INFORMATION:
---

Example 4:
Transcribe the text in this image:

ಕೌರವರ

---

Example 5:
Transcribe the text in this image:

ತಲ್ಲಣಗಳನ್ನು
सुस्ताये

WHAT THE TASK ASKS:
Copy each of the records above so that nothing differs from the original.

SOLUTION FOR THIS TASK:
---

Example 4:
Transcribe the text in this image:

ಕೌರವರ

---

Example 5:
Transcribe the text in this image:

ತಲ್ಲಣಗಳನ್ನು
सुस्ताये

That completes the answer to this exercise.